Complete step by step answer:
Now let’s name the rectangular path as ABCD shown in the fig 1,
With AB = 125m, BC = 65m, CD = 125m, DA = 65m.
Now we are told that a 3m wide path runs around and outside the rectangular path.
So, we can find out the dimension of new rectangle EFGH, they are
EF = (125+3+3)m = 131m
FG = (65+3+3)m = 71m
GH = (125+3+3)m = 131m
HE = (65+3+3)m = 71m
The path thickness is 3m, so we have added twice because it is surrounded in all the four sides of the rectangle (as can be seen in the above diagram).
Now we were asked to find the area of path which can be done by subtracting the area of rectangle ABCD from the area of rectangle EFGH.
At first we will find the area of rectangle EFGH using formula of area of rectangle which is $\text{length }\!\!\times\!\!\text{ breadth}\text{.}$
So, area of \[EFGH=\left( 131\times 71 \right){{m}^{2}}=9301{{m}^{2}}\]

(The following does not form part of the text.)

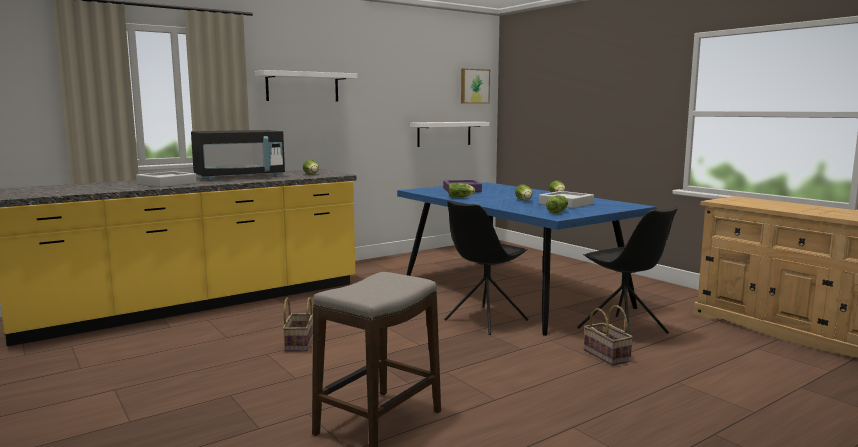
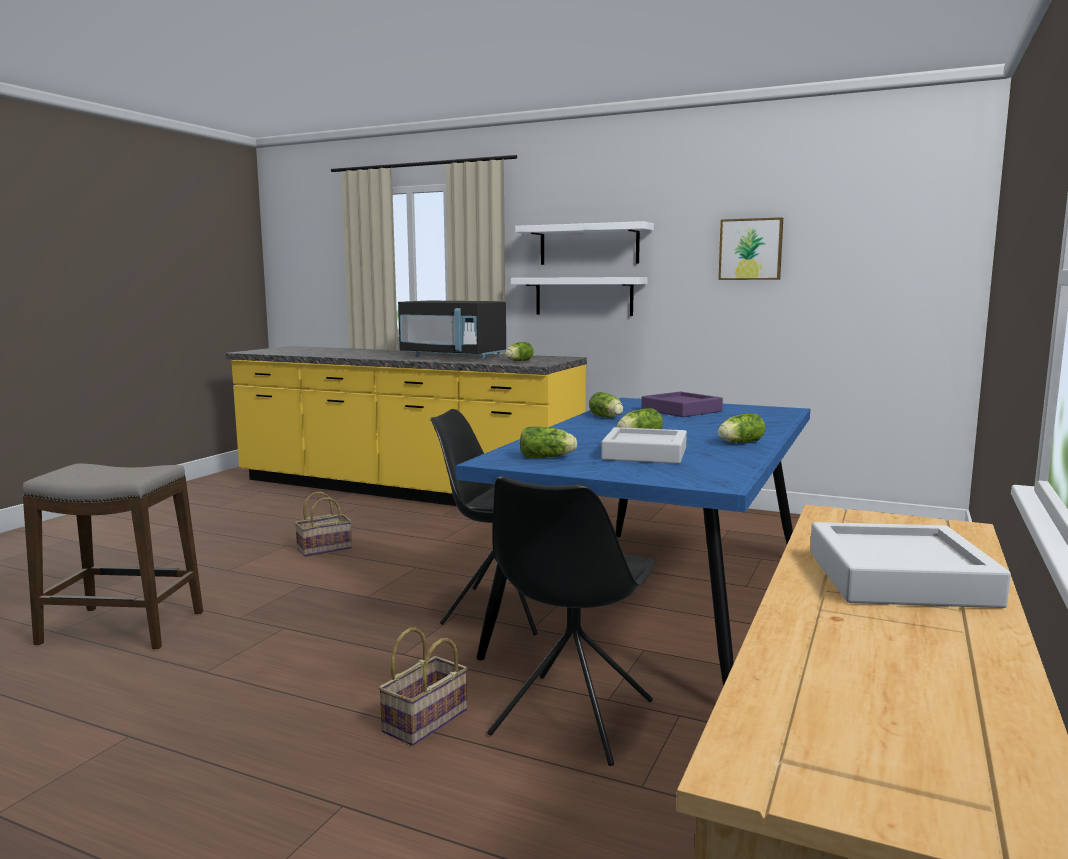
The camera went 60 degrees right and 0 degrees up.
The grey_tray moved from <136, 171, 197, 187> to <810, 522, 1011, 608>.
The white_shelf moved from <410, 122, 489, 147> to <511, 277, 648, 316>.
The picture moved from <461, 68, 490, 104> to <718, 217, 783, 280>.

Similarly, the area of rectangle ABCD is,
\[ar(ABCD)=\left( 125\times 65 \right){{m}^{2}}=8125{{m}^{2}}\]
The area of path will be:
area of (EFGH) – area of (ABCD)
$\Rightarrow 9310m^2-8125m^2$
$\Rightarrow 1176m^2 $
So, the area of path is $1176{{m}^{2}}.$
Note: Students should be careful while using the formula of which is $\text{length }\!\!\times\!\!\text{ breadth}\text{.}$They should also be careful about the calculations. Students generally make mistakes when finding the length and breadth of the new rectangle, they usually add the path just once, which is wrong. So drawing the diagram makes everything clear.